WORK TO BE COMPLETED >> Would you copy the entries that follow exactly, leaving out every picture?

(Saved entries)
━━━━━━━━━━

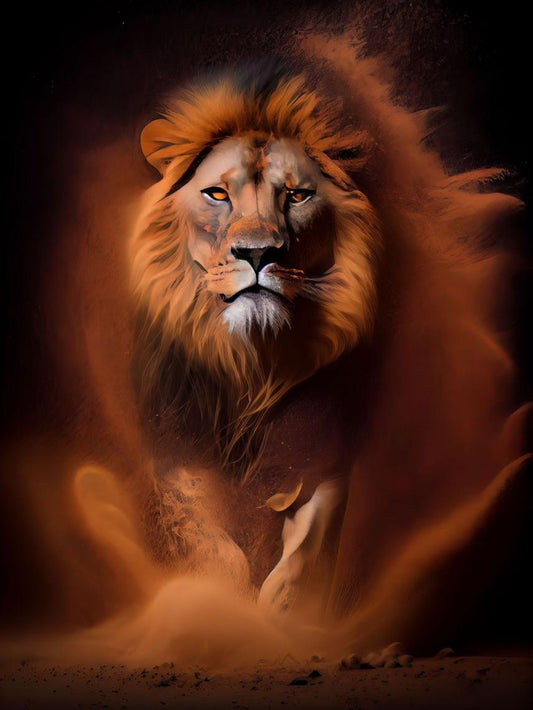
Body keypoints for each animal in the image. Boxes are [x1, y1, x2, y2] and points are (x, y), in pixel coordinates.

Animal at [129, 44, 529, 638]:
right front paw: (218, 613)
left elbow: (308, 546)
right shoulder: (177, 450)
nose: (258, 252)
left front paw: (288, 616)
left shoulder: (329, 450)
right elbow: (209, 548)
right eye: (217, 193)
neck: (256, 364)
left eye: (297, 195)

━━━━━━━━━━

ANSWER AREA >>
Body keypoints for each animal in the image. Boxes are [x1, y1, x2, y2] and points are (x, y), in pixel coordinates.

Animal at [129, 44, 529, 638]:
right front paw: (218, 613)
left elbow: (308, 546)
right shoulder: (177, 450)
nose: (258, 252)
left front paw: (288, 616)
left shoulder: (329, 450)
right elbow: (209, 548)
right eye: (217, 193)
neck: (256, 364)
left eye: (297, 195)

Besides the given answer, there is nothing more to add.